* _WORK TASK 1_:
Answer these about the regression-table excerpt below, one line each:
(a) Which Python library is named as doing the calculation automatically?
(b) According to its docstring, what does the function logit_pvalue calculate?
(c) What must the parameter "model" be?
* _WORK TASK 2_:
Please reproduce the part of the regression-table excerpt below that begins at the words "While those table" and stops after "for scikit-learn LogisticRegression.".

* _GIVEN TEXT_:
While those table are very common in econometrics they are not commonly considered in the ML
community. For illustrative puposes we do the calculation for a regression table manually, however,
there is also a "statsmodels" libary in python that does this automatically (see below).

In [27]:
# Function to calculate pvalues and standard errors for a scikit-learn logisticRegression
# Source: https://stackoverflow.com/questions/25122999/scikit-learn-how-to-check-coefficients-significance
def logit_pvalue(model, x):
    """ Calculate z-scores for scikit-learn LogisticRegression.
    parameters:
        model: fitted sklearn.linear_model.LogisticRegression with intercept and large C
        x:     matrix on which the model was fit
    This function uses asymtptics for maximum likelihood estimates.
    """
    p = model.predict_proba(x)

* _MATERIAL SUPPLIED_:
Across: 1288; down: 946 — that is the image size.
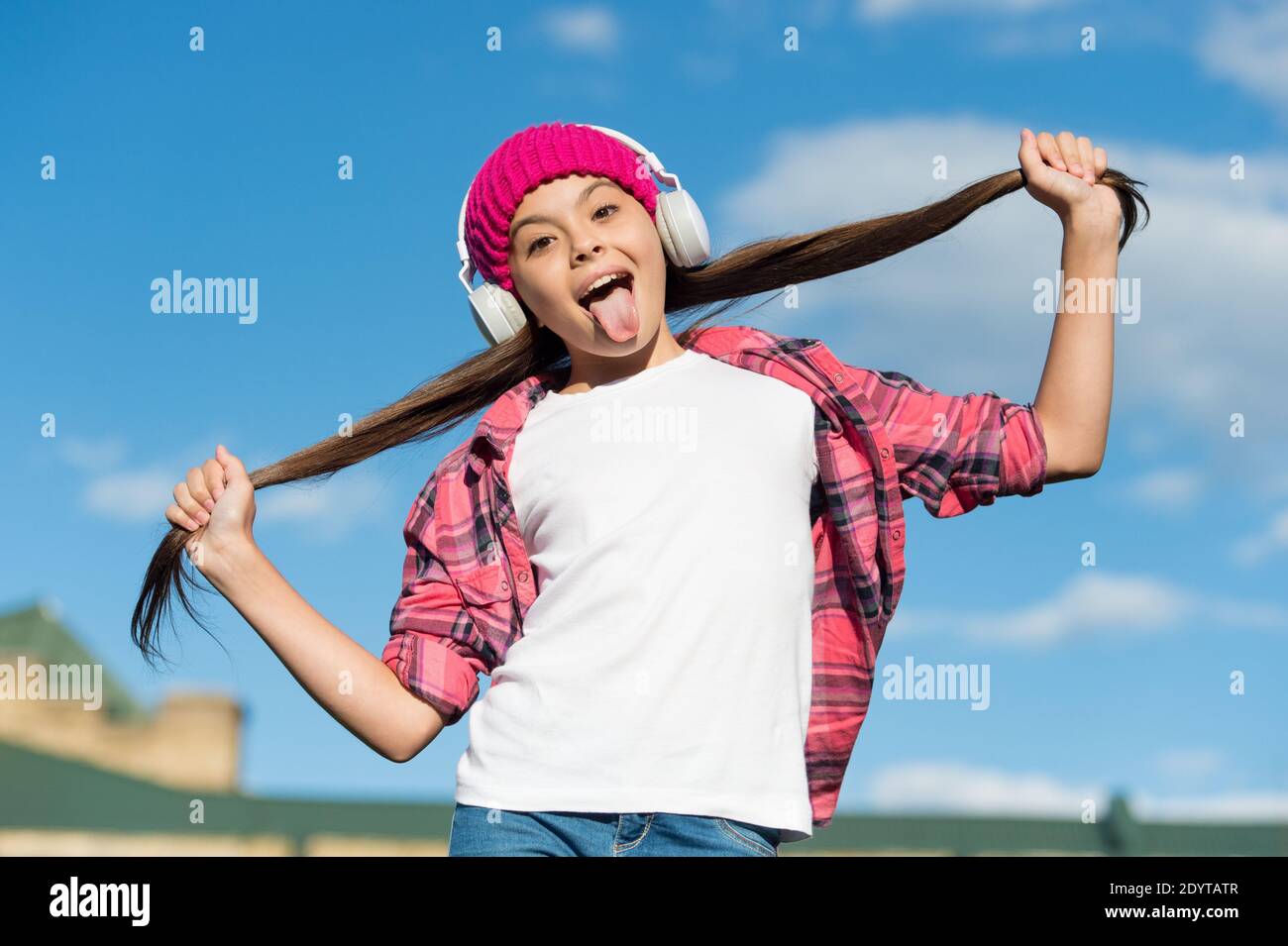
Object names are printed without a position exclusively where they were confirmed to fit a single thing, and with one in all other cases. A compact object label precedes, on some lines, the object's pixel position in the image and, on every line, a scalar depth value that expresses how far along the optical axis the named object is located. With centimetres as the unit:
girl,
...
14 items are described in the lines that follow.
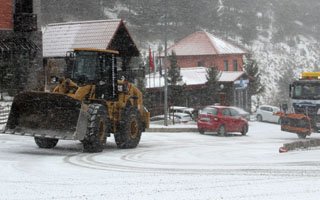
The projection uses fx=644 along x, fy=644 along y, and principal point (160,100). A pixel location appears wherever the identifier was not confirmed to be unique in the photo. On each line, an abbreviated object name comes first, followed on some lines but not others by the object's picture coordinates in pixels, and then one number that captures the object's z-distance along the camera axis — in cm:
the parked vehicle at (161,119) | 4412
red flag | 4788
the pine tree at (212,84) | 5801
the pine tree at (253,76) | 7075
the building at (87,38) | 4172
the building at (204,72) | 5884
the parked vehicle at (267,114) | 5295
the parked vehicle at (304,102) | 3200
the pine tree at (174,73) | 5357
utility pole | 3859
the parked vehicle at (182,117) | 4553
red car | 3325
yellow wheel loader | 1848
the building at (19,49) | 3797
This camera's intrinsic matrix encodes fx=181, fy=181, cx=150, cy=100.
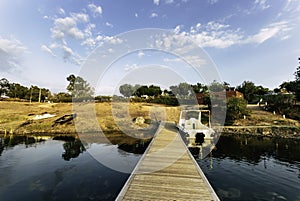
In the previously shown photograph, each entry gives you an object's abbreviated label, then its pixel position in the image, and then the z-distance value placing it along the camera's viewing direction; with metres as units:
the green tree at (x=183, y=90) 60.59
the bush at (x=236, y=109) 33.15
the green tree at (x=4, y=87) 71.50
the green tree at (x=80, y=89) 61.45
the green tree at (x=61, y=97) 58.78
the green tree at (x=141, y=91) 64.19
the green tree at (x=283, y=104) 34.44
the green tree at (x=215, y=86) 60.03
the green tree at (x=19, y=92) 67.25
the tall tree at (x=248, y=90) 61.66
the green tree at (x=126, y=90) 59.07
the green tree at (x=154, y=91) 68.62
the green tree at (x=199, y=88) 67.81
--
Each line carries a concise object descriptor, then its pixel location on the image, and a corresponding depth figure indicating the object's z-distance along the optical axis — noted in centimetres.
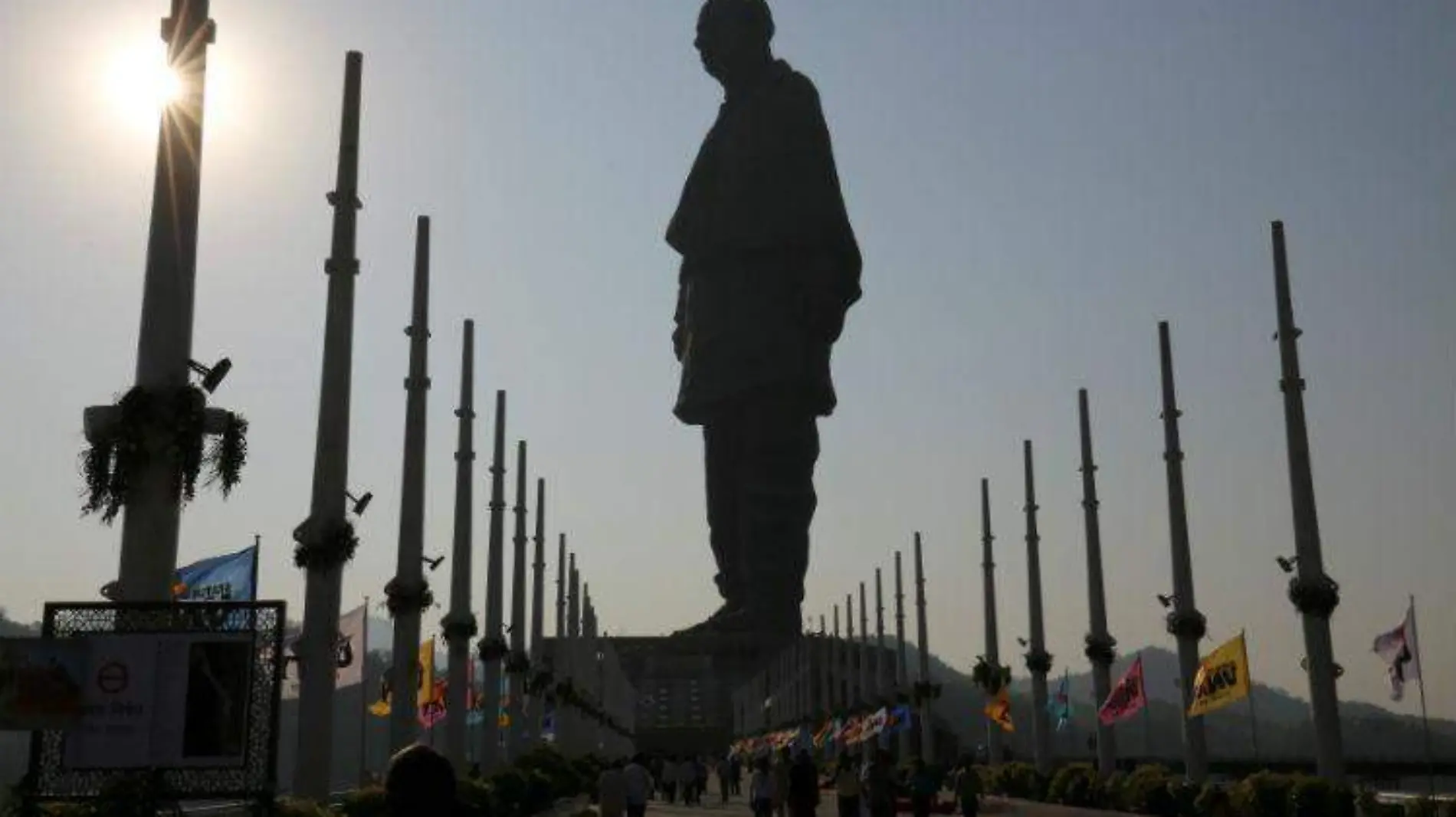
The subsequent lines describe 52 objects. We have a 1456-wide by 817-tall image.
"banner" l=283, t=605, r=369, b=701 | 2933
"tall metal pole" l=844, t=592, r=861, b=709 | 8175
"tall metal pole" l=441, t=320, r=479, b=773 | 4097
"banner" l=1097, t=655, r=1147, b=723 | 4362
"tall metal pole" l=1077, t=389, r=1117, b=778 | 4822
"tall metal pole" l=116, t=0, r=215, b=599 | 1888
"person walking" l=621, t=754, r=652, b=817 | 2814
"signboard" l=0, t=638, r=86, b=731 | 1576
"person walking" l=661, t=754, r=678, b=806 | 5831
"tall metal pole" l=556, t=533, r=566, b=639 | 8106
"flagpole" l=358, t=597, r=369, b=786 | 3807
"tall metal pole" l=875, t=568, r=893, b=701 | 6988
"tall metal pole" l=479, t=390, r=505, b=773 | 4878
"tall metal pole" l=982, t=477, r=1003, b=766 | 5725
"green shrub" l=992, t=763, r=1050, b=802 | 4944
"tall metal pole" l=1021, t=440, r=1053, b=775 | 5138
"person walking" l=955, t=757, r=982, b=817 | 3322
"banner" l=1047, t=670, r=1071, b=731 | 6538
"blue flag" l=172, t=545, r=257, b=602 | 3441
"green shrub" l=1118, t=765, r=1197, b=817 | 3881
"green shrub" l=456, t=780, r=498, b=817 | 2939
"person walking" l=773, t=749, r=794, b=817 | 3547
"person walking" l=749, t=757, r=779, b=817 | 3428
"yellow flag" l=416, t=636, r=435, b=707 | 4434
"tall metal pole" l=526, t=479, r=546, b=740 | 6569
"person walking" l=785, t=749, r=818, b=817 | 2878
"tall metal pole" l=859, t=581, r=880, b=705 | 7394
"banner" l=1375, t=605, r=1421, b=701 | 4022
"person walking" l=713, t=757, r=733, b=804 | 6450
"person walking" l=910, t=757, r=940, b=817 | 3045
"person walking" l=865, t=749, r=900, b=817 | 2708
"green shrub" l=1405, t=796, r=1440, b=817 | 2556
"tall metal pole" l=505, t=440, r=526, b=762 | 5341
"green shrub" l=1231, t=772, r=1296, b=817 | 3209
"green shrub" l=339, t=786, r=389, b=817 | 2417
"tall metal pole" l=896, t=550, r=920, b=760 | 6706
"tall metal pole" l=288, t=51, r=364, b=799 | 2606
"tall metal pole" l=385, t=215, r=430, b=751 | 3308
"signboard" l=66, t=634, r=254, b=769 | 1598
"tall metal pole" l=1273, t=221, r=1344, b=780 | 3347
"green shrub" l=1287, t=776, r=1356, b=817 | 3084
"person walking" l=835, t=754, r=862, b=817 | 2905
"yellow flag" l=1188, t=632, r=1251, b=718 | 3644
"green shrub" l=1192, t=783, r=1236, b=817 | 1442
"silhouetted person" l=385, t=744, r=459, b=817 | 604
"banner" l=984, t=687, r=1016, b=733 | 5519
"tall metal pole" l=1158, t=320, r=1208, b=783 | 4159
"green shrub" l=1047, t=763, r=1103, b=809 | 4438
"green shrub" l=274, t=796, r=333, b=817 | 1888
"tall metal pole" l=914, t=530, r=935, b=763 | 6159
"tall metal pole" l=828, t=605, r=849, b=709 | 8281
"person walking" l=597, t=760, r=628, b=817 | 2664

* _TASK RESULT 1_:
(a) statsmodels
(b) z-scores for scikit-learn LogisticRegression
(c) a fitted sklearn.linear_model.LogisticRegression with intercept and large C

* _TASK RESULT 2_:
While those table are very common in econometrics they are not commonly considered in the ML
community. For illustrative puposes we do the calculation for a regression table manually, however,
there is also a "statsmodels" libary in python that does this automatically (see below).

In [27]:
# Function to calculate pvalues and standard errors for a scikit-learn logisticRegression
# Source: https://stackoverflow.com/questions/25122999/scikit-learn-how-to-check-coefficients-significance
def logit_pvalue(model, x):
    """ Calculate z-scores for scikit-learn LogisticRegression.